Text block:
How Reliance’s Options on Natural Gas Price Hike Narrowed

Why did Reliance Industries Limited (RIL) issue a notice of arbitration to the government seeking an early decision to increase the administered price of natural gas? The company, India’s largest in the private sector, claimed on 10 May that it had “no other option but to pursue this course of action” since RIL – together with its partners, British Petroleum and Niko Resources of Canada – was “unable to sanction planned investments of close to $4 billion” during this year. It can, however, be argued that RIL chose this option because it did not foresee an early resolution to a set of legal disputes pending before the Supreme Court. Nor did it foresee an expeditious conclusion to the arbitration proceedings on the imposition of penalties of $1.8 billion on the company by the Ministry of Petroleum and Natural Gas two years ago.

Whereas RIL and the former petroleum minister M Veerappa Moily did try very hard to push for the implementation of the June 2013 decision of the cabinet that would have almost doubled the price of gas from 1 April 2014 for a period of five years – a decision that was stayed by the Election Commission of India on 24 March – the company’s actions on the eve of the results being declared were clearly influenced and determined by the realisation that the new government (and not the outgoing one) would have to take a call on the contentious issue of hiking the officially administered price of natural gas extracted from the Krishna-Godavari (KG) basin.

Public Interest Litigation

It is evident that the legal entanglements involving RIL and the petroleum ministry over various issues, including the price of gas, may take a while to get resolved since a new bench of the Supreme Court will have to be constituted – in the first week of July this year, at the earliest – to hear two public interest litigation (PIL) petitions which were heard only partially. The PIL petitions allege, among other things, that the government and RIL conspired to lower gas production from the KG basin and increase its prices in contravention of particular provisions of a production sharing contract signed between the government and a contracting firm led by RIL more than 14 years ago in April 2000.

RIL stated that the government was arbitrarily forcing it to sell gas at $4.20 per million British thermal units (mBtu) even after 31 March 2014 following the expiry of contracts that the company had entered into with various users, notably fertiliser companies. It added that this was in “contravention of the production sharing contract” and hurting the business interests of the contractor group as well as the government. RIL stated that it continued to supply gas at $4.20 per unit to consumers “under protest but in good faith”. As if to back up its claim, the company sent a terse onepage letter on 14 May 2014 to urea manufacturing companies informing them that once a higher rate was approved, they would be charged the difference in prices for the supply of around 12.5 million standard cubic metres per day (mscmd) of gas from 1 April this year onwards at the “provisional” price of $4.20 per unit.

Data for review:
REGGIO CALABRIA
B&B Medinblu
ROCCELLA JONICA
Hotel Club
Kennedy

...

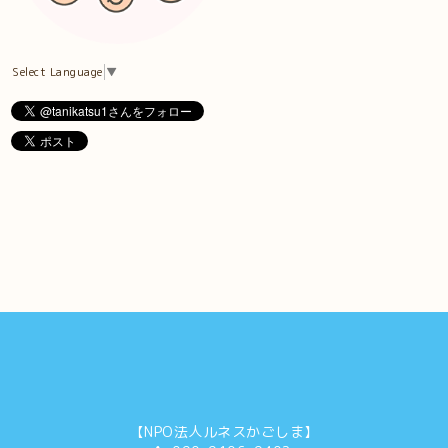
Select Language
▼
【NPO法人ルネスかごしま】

Tasks and exercises:
1 – List every company that the article on Reliance's natural gas pricing dispute names.
2 – Resume the article on Reliance's natural gas pricing dispute, picking up after its last paragraph.

Response list:
1 – Reliance Industries Limited (RIL), British Petroleum, Niko Resources of Canada

2 –
The price of $4.20 per unit had been fixed by the government in September 2007 for a period of five years and gas production from the particular block (D6) in the KG basin operated by the RIL-led consortium started in April 2009. RIL stated that on its request for clarity on the price of gas after 31 March 2014, the government had in May 2012 appointed a committee headed by C Rangarajan (who was then also the chairman of the Prime Minister’s Economic Advisory Council) to review the production sharing mechanism in the oil and gas sector. The committee proposed a new formula for pricing of gas, based on market prices of gas across the world that would be applicable for five years before making a transition to a “gas-ongas” arms-length price that would be determined by market competition.

The formula was based on a 12-month average of prices prevailing at particular international hubs as well as the landed prices of liquefied natural gas (LNG) imported into India. The formula of the Rangarajan committee would have effectively almost doubled the price of gas to $8.30 per unit. On 17 January this year, the petroleum ministry published in the Gazette of India the new guidelines for pricing of gas. However, before the Domestic Natural Gas Pricing Guidelines 2014 could be notified, on 5 March this year, elections were announced and the model code of conduct of the Election Commission came into force.

Gas Price Hike

RIL claimed that even after a request was made to the government that the new price of gas be notified and made applicable with effect from the conclusion of the ninth and last phase of the elections on 12 March, the petroleum ministry acted in an “arbitrary” manner by “completely ignoring” the decision of the cabinet and “indicated” that new prices would be announced only in the second quarter of 2014. The ministry also returned a bank guarantee of Rs 509.55 crore deposited by RIL since the new rate has not been announced. The bank guarantee, which was meant to cover the incremental revenue that RIL would have earned in the April-June quarter if the price of gas were nearly doubled to $8.30 per unit, had been devised to cover the company’s liability if allegations of gas-hoarding from 2010 to 2011 in the Dhirubhai-1 and 3 (D1&D3) fields in the eastern offshore KG-D6 block were proved. The bank guarantee had been provided, even as the Election Commission ordered a stay on the hike in the price of gas on 24 March.

The company claimed that this “capricious” situation has put their “future investment plans in jeopardy” with proposed investments worth $8-10 billion over the next few years being put on hold. RIL also claimed the government would be incurring a revenue loss of Rs 300 crore per month. The company, in its statement, made no bones about its displeasure given the uncertainty on the price of gas prevailing.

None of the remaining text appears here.